Daniels and Witchell have appeared before the council several times in past years.
Daniels, who lives on Ore Court, has asked the city to help Iron Creek residents with recurring drainage problems several times in the past 12 years or so. He acknowledges city efforts have helped alleviate drainage problems, adding that those efforts have not eliminated those problems. Daniels said he and some of his neighbors feel like the city “just pushed us off.”
In the wake of Hurricane Matthew, some floodwaters “got into mailboxes” of some Iron Creek residents, according to Daniels. “We need some help. We need it now,” Daniels said.
Although floodwaters have never entered her house since she’s lived there, flooding and related drainage problems have damaged her HVAC (heating, ventilation and air conditioning) system and yard, she said. Witchell contends old, deteriorating drainage pipes running under the house sometimes “spurt” water — even when it does not rain — under the crawlspace of her house “with the force of a fire hydrant” that sometimes “drowns my furnace.”
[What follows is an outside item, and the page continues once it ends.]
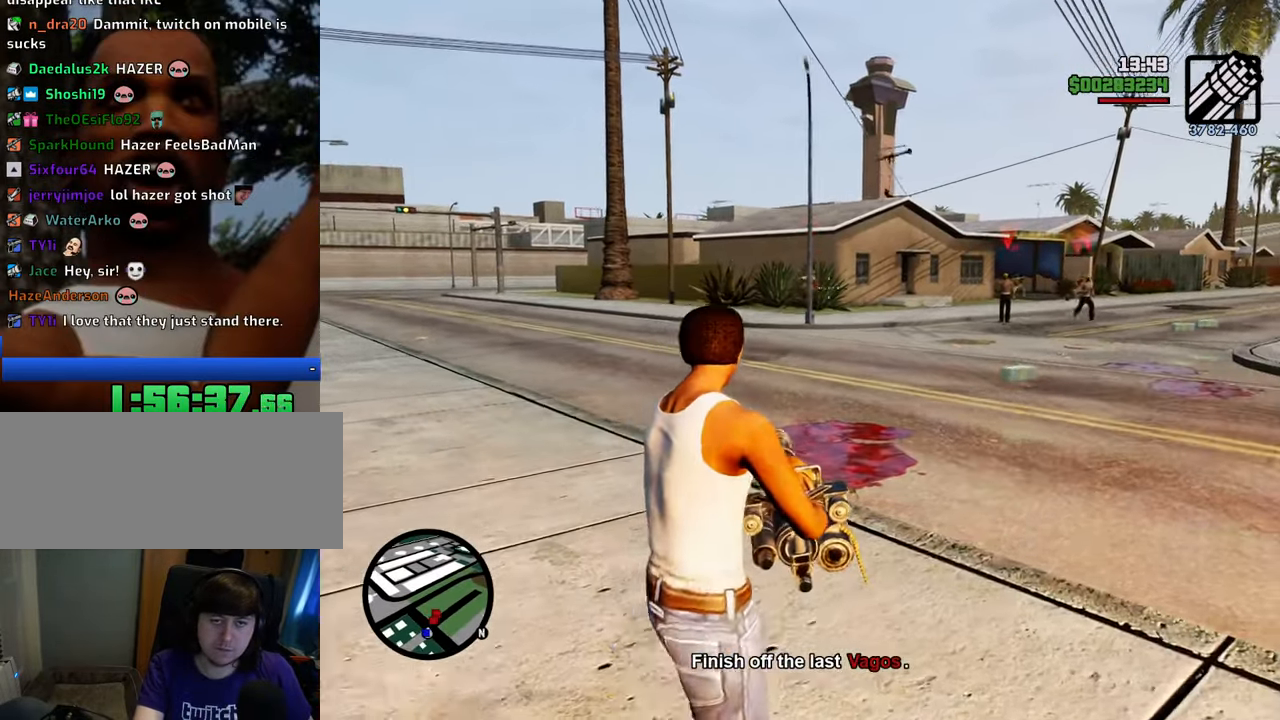
{"keys": ["d", "w"], "mouse": ["left", "right"], "events": [[33, "mouse_left", "down"], [134, "mouse_left", "up"], [318, "mouse_left", "down"], [368, "w", "down"], [385, "mouse_left", "up"], [502, "mouse_left", "down"]]}
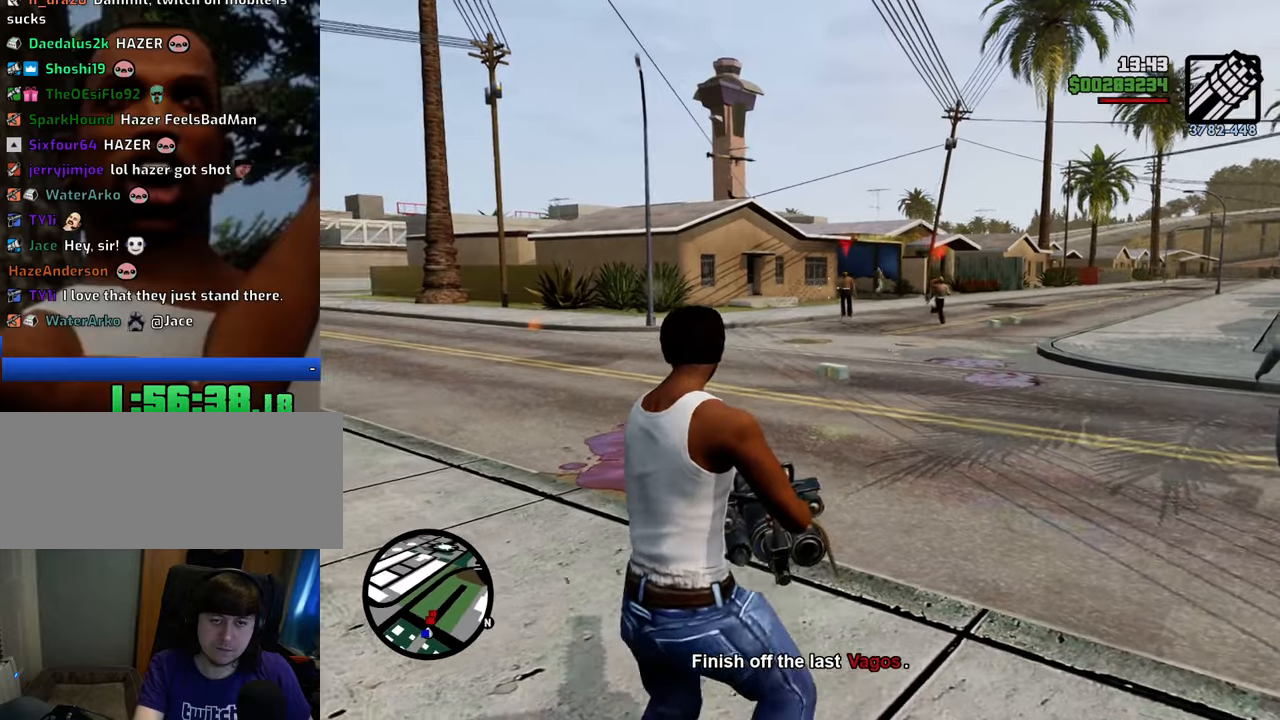
{"keys": ["d", "w"], "mouse": ["right"], "events": [[83, "mouse_left", "up"], [133, "mouse_left", "down"], [217, "mouse_left", "up"], [317, "mouse_left", "down"], [401, "mouse_left", "up"]]}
“You guys need to find some place than under my house to store the extra stormwater. At least give us back our ditches and slow it down a little. … Flood insurance won’t allow me to elevate my HVAC system,” Witchell said. “I need a Band-Aid while we figure it all out.”
Witchell said that in the 11 years after Hurricane Floyd in 1999, she had no flood-related damage at her home. “Since 2010, the (drainage) improvements that have been made have increased my damages exponentially. I’ve had four flood insurance claims in six years. I only had two in the 20 years before that. Flood insurance doesn’t cover all the damage or expenses,” she said. “These three events in September and October will cost me thousands of dollars, plus two deductibles. I can’t afford this.”
Witchell told the council the city can “easily fix this” by allowing someone to work on the drainage pipes on her property.
The council instructed city staff to look into the complaints lodged by Daniels and Witchell, with the goal of finding solutions, if possible.